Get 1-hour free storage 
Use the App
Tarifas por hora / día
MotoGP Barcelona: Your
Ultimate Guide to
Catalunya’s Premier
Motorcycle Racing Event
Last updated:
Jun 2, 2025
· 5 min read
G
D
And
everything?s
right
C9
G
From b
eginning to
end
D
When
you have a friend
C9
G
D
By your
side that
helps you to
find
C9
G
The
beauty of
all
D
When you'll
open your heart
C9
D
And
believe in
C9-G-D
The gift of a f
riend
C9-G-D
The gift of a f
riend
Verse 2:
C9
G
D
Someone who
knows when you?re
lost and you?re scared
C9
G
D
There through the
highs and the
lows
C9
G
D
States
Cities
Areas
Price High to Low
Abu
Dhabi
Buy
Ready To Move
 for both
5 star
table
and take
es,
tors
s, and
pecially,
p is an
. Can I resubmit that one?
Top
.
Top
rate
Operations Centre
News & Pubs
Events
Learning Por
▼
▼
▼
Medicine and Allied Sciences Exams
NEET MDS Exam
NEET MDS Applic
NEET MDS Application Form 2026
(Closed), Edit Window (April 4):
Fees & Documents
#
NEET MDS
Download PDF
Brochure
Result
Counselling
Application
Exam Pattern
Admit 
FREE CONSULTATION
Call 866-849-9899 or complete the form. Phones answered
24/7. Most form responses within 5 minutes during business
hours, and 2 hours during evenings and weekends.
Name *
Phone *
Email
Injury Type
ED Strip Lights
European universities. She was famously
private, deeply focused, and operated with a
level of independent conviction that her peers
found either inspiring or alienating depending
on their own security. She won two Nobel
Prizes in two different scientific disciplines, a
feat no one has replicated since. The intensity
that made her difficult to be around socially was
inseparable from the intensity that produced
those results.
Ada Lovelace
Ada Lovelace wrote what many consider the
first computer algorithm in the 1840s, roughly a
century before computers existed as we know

^^^^^^^^

**WORK TASK:**
Only the lines above from the one with "Use the App" through the one with "European universities. She was famously" should be duplicated, character for character.

**RESULT BELOW:**
Use the App
Tarifas por hora / día
MotoGP Barcelona: Your
Ultimate Guide to
Catalunya’s Premier
Motorcycle Racing Event
Last updated:
Jun 2, 2025
· 5 min read
G
D
And
everything?s
right
C9
G
From b
eginning to
end
D
When
you have a friend
C9
G
D
By your
side that
helps you to
find
C9
G
The
beauty of
all
D
When you'll
open your heart
C9
D
And
believe in
C9-G-D
The gift of a f
riend
C9-G-D
The gift of a f
riend
Verse 2:
C9
G
D
Someone who
knows when you?re
lost and you?re scared
C9
G
D
There through the
highs and the
lows
C9
G
D
States
Cities
Areas
Price High to Low
Abu
Dhabi
Buy
Ready To Move
 for both
5 star
table
and take
es,
tors
s, and
pecially,
p is an
. Can I resubmit that one?
Top
.
Top
rate
Operations Centre
News & Pubs
Events
Learning Por
▼
▼
▼
Medicine and Allied Sciences Exams
NEET MDS Exam
NEET MDS Applic
NEET MDS Application Form 2026
(Closed), Edit Window (April 4):
Fees & Documents
#
NEET MDS
Download PDF
Brochure
Result
Counselling
Application
Exam Pattern
Admit 
FREE CONSULTATION
Call 866-849-9899 or complete the form. Phones answered
24/7. Most form responses within 5 minutes during business
hours, and 2 hours during evenings and weekends.
Name *
Phone *
Email
Injury Type
ED Strip Lights
European universities. She was famously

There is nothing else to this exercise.